Credette persino di impazzire quando, seduti sul divano a guardare un film, Ralf allungò un braccio oltre il corpicino semiaddormentato di Max e prese a carezzargli distrattamente i capelli, in un gesto che Alec aveva dichiarato d’amare.
La giornata si concluse a casa di Ralf con certezza che, pur trovandosi sullo stesso pianeta, i loro cuori girassero su orbite completamente diverse.
 
 
 
Quella mattina di fine giugno a ridestare Alec dal sonno fu un insolito dolore al braccio sinistro. Aprì lentamente gli occhi, cercando di abituarsi alla luce che inondava la stanza, e abbassò la testa per capire cosa gli stesse provocando quel fastidio.
Emise un verso a metà tra una risata ed un lamento quando notò Max, con addosso ancora il suo pigiamino di Spiderman, sostare a quattro zampe ai piedi del letto e mordergli la pelle oltre la striscia sottile del bracciale che non toglieva mai. 
«Potresti mollare la presa, Maxibau?» mormorò, voltandosi verso suo figlio.
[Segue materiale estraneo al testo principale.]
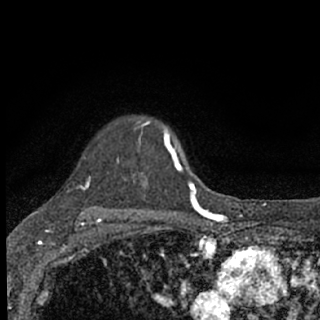
Breast MRI (dynamic contrast-enhanced), one axial slice. Slice 56 of 76 in the series (ordered by position). Cropped to one breast. Dynamic contrast-enhanced series, time point 2 of 7 at this slice position (early post-contrast). 1.5 T. TE 3.1 ms, TR 6.4 ms. 320 × 320 image matrix. Female patient.
Structures marked on this image (semi-automatically segmented with operator editing):
- enhancing-tissue mask used for the functional tumour volume (all voxels passing the contrast-enhancement thresholds inside the analysis volume; usually the tumour): bounding box [x1, y1, x2, y2] px = [86, 122, 182, 187]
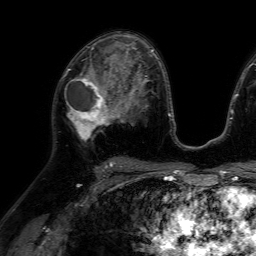
Breast MRI (dynamic contrast-enhanced), one axial slice; position 39 of 64 along the scan axis; cropped to one breast; dynamic contrast-enhanced series, time point 2 of 7 at this slice position (early post-contrast); 1.5 T; TE 4.6 ms, TR 7.2 ms; 2.5 mm slice thickness; 256 × 256 image matrix, field of view 230 × 230 mm. Female patient.
Structures marked on this image (semi-automatic segmentation, software-assisted and operator-edited):
- enhancing-tissue mask used for the functional tumour volume (all voxels passing the contrast-enhancement thresholds inside the analysis volume; usually the tumour): bounding box <65,66,116,142> (left, top, right, bottom; pixels)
Max scosse la testa, continuando a tenere i suoi dentini conficcati nel polso di Alec.
Il ragazzo sospirò, allungando l’altro braccio per solleticare il fianco del bambino e fuggire dalla sua morsa. Consapevole dell’attacco che sarebbe arrivato, rotolò dall’altro lato del letto, guadagnando un piccolo vantaggio su Max ed inchiodandolo con una sola mano al materasso.
«Fregato» lo sbeffeggiò, attento ad evitare i suoi calci.
Max continuò a ribellarsi finché non sbuffò e si arrese «Ralf ha detto sveglia papà.»
«Sai, non c’era bisogno di entrare in modalità canina per farlo» lo canzonò, senza nascondere il proprio divertimento.
Il bambino si lasciò andare ad una risata allegra prima di saltargli al collo e farsi stringere nell’immancabile abbraccio del buongiorno, un rituale di cui Alec non avrebbe mai potuto privarsi.
«Ultimo che arriva in cucina è pollo!» urlò poi Max, sgusciando fuori dalla sua presa e correndo lungo il corridoio.
Alec lo inseguì all’istante, ma, quando raggiunse la cucina, si pentì amaramente d’aver lasciato il letto senza prima controllare in che condizioni fosse.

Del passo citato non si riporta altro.